讓他知道自己剛才看到了什麽。
“你看到幻覺了?”龔塞伊問。
“你剛才說這種樂器是先祭祀哈托爾的,後來祭祀的伊西斯,哈托爾信仰最開始是什麽時候有的?”波莫娜問龔塞伊。
“在很久以前就有了,大多數時候她是獨立的女神,但有時她是荷魯斯的妻子,平時她是愛與美的女神、富裕之神、舞蹈之神、音樂之神,一旦拉將他的眼睛放在哈托爾的身體裏,她就會變成暴虐的女戰神塞赫美特,開始對唯利是圖的人進行殺戮。

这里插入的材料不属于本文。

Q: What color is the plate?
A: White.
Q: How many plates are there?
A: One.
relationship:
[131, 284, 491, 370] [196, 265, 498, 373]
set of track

”龔塞伊說“你覺得這個鈴是祭祀哈托爾的?”
波莫娜不知道該說什麽。
西弗勒斯從剛才開始就用怪異的眼神看她,好像他察覺到了什麽。
“我瞧見了法老的眼鏡蛇頭冠。”波莫娜說“他還說了一些話。”
她又學著剛才聽到的埃及語說道。
龔塞伊的臉色變得怪異起來。
“她說了什麽?”西弗勒斯惱火地說。
“她說……我的絕世美人。”龔塞伊忍著笑說“這是哪個癡情的年輕人對你說的?”
“不是對我說的。”波莫娜慌忙搖手“是法老對他的寵妃說的。”
“你到了法老的後宮?”西弗勒斯用牙縫裏咬出來的聲音說。
“你覺得這我能控製地了嗎?”波莫娜將那個西斯鈴扔給了西弗勒斯,他愣了一會兒,然後將它給扔了。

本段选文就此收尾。